Confieso que me encanta viajar. Uno de mis propósitos en cada uno de mis viajes es la de centrar el grueso de mi agenda en visitar museos, galerías, barrios alternativos, espacios reconvertidos en centros culturales, y por qué no, algún que otro concierto interesante (si lo hubiese, si no, no pasa nada). De entre todas las propuestas, huyo de cualquier aspaviento intelectual desprovisto de emoción, de los ambientes snobs de “modernitos y modernitas de temporada” y de proyectos que, de alguna manera, no tengan algo de holístico, ya sea por transversal, por tener vocación educativa o por reivindicar, política y/o socialmente.

Como gestor cultural tengo predilección por lugares con alma, antiguos, que tengan historia.

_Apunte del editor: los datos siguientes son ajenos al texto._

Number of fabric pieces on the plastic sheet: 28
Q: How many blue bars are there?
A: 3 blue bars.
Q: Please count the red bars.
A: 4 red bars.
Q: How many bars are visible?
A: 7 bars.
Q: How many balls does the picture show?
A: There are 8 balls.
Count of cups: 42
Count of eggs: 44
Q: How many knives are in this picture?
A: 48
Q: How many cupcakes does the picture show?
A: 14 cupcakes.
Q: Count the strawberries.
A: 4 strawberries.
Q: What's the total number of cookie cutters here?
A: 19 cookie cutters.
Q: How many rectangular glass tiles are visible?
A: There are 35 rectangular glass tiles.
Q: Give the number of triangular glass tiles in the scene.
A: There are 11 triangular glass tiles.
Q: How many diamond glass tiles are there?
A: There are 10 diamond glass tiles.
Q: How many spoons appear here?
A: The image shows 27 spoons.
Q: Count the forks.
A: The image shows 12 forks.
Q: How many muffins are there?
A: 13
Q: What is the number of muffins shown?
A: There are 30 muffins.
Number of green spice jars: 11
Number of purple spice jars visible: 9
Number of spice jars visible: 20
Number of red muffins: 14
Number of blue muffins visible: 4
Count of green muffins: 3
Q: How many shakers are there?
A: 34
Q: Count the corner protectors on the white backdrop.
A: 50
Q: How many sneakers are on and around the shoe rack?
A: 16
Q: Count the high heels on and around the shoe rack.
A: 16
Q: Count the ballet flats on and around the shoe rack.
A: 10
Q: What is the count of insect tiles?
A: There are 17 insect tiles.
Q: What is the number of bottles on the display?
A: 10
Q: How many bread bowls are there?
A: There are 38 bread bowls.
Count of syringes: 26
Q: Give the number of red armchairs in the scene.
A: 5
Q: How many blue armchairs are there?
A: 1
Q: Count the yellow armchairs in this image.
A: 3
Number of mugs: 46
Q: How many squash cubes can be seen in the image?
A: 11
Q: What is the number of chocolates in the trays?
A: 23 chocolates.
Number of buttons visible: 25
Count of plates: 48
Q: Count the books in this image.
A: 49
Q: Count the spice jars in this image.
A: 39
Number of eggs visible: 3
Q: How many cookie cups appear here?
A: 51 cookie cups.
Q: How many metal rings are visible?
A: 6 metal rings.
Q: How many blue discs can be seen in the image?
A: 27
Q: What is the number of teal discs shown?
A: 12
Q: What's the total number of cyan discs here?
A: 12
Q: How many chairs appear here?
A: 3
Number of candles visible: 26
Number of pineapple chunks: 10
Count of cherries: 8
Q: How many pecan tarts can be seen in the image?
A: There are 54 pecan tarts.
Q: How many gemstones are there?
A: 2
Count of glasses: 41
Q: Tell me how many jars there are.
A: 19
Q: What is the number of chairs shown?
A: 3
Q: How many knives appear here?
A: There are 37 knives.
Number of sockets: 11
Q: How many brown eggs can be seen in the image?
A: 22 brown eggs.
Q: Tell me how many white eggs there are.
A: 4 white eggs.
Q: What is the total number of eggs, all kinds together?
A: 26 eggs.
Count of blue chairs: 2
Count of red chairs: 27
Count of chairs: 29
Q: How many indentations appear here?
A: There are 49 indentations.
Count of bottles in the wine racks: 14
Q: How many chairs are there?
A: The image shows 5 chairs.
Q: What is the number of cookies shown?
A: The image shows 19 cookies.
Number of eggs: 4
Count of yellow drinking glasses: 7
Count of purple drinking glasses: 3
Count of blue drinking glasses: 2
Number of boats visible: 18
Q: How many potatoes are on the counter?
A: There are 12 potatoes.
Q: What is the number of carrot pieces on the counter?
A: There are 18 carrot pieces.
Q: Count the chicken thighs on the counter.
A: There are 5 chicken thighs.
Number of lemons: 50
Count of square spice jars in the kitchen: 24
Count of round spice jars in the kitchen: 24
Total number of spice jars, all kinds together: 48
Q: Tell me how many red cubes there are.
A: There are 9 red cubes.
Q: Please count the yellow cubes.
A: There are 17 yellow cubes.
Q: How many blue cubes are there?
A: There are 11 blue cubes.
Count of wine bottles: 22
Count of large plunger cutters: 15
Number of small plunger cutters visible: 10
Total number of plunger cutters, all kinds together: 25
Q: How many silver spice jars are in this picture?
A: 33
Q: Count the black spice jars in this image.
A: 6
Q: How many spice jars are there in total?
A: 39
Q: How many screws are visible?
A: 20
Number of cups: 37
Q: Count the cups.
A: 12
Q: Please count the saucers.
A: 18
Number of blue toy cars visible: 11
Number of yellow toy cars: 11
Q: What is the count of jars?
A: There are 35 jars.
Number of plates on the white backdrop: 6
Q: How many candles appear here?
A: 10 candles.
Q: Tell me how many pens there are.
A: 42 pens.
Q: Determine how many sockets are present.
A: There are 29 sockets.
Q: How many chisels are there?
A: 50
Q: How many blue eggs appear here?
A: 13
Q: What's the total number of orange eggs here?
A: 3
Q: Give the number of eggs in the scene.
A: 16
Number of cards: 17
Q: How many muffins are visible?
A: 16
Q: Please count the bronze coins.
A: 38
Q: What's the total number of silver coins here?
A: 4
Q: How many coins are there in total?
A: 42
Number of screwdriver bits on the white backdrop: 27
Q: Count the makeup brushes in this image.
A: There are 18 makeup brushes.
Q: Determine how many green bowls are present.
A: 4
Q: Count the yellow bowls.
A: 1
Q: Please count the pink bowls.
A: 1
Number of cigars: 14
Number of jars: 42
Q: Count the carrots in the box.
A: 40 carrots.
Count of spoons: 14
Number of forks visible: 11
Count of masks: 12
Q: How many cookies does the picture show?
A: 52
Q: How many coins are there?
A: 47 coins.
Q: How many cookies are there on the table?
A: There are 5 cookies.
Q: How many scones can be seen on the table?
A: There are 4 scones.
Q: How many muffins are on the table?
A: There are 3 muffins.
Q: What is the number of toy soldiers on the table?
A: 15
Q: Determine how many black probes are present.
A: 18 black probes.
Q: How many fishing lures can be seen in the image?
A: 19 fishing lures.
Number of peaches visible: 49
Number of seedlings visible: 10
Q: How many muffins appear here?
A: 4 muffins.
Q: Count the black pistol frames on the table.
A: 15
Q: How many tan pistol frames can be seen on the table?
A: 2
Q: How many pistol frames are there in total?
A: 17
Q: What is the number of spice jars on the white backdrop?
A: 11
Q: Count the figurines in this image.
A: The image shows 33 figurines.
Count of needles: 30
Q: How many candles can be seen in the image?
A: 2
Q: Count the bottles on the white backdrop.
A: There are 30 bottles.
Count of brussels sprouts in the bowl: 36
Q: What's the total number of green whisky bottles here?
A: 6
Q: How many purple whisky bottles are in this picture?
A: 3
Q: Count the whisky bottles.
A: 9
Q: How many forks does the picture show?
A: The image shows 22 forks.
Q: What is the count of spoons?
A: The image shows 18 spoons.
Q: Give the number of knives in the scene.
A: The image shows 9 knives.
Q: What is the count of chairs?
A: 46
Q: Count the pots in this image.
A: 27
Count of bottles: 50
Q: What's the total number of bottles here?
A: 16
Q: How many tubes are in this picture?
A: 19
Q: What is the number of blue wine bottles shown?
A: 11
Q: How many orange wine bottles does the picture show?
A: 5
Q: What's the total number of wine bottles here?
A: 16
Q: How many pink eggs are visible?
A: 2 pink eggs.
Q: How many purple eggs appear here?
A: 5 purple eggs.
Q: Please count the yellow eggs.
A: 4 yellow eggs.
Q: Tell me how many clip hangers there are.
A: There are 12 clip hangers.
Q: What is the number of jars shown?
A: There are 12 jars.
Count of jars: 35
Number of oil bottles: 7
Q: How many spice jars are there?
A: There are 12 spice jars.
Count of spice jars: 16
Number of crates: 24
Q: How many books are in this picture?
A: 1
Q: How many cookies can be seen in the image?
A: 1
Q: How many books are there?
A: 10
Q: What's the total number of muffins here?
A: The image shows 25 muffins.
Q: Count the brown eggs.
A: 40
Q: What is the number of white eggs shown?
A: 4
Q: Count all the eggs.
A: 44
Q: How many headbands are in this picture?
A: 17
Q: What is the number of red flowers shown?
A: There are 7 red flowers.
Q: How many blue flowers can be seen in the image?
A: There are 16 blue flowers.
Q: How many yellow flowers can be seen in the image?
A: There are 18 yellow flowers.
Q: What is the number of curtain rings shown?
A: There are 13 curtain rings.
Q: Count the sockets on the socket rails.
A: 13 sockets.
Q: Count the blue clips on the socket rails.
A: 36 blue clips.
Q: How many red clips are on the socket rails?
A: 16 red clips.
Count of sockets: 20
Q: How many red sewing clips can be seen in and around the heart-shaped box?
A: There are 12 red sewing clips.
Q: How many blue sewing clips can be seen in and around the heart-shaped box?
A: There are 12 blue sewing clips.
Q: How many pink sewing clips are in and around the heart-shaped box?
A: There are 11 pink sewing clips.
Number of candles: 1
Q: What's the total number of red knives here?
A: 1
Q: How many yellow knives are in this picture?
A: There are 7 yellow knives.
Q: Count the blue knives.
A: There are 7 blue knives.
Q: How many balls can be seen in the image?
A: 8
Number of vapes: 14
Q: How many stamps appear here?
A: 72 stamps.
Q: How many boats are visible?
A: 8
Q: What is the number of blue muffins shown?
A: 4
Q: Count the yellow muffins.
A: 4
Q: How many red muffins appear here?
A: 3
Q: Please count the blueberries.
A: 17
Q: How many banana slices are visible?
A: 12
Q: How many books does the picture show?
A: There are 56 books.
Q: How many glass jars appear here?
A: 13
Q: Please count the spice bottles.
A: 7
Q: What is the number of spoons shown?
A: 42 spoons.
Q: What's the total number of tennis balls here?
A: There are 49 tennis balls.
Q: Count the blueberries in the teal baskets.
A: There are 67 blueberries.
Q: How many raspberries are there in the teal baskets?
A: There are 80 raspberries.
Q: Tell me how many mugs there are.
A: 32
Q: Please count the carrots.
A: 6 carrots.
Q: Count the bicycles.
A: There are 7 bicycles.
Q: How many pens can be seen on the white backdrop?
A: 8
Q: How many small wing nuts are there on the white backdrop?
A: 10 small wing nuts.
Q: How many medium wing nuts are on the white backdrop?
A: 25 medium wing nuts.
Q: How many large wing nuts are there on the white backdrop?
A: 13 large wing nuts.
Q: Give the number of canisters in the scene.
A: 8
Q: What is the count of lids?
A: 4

Por eso me enamora el patrimonio industrial. Hace nada que visité Ámsterdam y estuve en la “Fabrique des Lumières”, antigua fábrica reconvertida en centro cultural. La propuesta se basaba en una proyección total, una experiencia visual y sonora que tenía como sostén los muros, el suelo y el techo de la sala principal de esta antigua fábrica dedicada a la elaboración de gas. Yo pensaba para mis adentros: “el molino de mi pueblo no tiene absolutamente nada que envidiar a este lugar”. Me da mucha pena que en mi tierra exista un Molino del S.XIX casi restaurado y sin uso alguno. De los pocos que tienen unas condiciones únicas para llevar a cabo una transformación cultural. Hice un proyecto hace años para rehabilitarlo, el cual me premiaron y me laurearon varias universidades. Aún sigo a la espera de que se haga realidad, con la misma ilusión del primer día en que creé este proyecto, que nació de mis inquietudes, mis conocimientos sobre gestión cultural y el amor por mi tierra, y cuyo objetivo es ser un referente nacional y situar al pueblo de Benamargosa en lo más alto. Este proyecto traería consigo muchas oportunidades: de trabajo, sería un ejercicio de memoria de nuestras tradiciones, de los que están y los que no están; un proyecto donde educación, cultura, gastronomía, sostenibilidad, formación y tradición encuentren un espacio común y de simbiosis total en esta Málaga cultural.

A menudo, conocidos, amigos, agentes culturales, políticos incluso… me preguntan por el desarrollo del proyecto del molino, por su inicio y su evolución. Y, como decía la canción de Manolo Tena, “y yo no sé qué contestar…”.

Sinceramente, mi proyecto está pensado, sentido, soñado y vivido para que sea donde tiene que ser: en este molino. Ojalá arranque pronto y algún día sea parte de la historia de esta tierra, corazón de los ingenios azucareros de la Axarquía malagueña.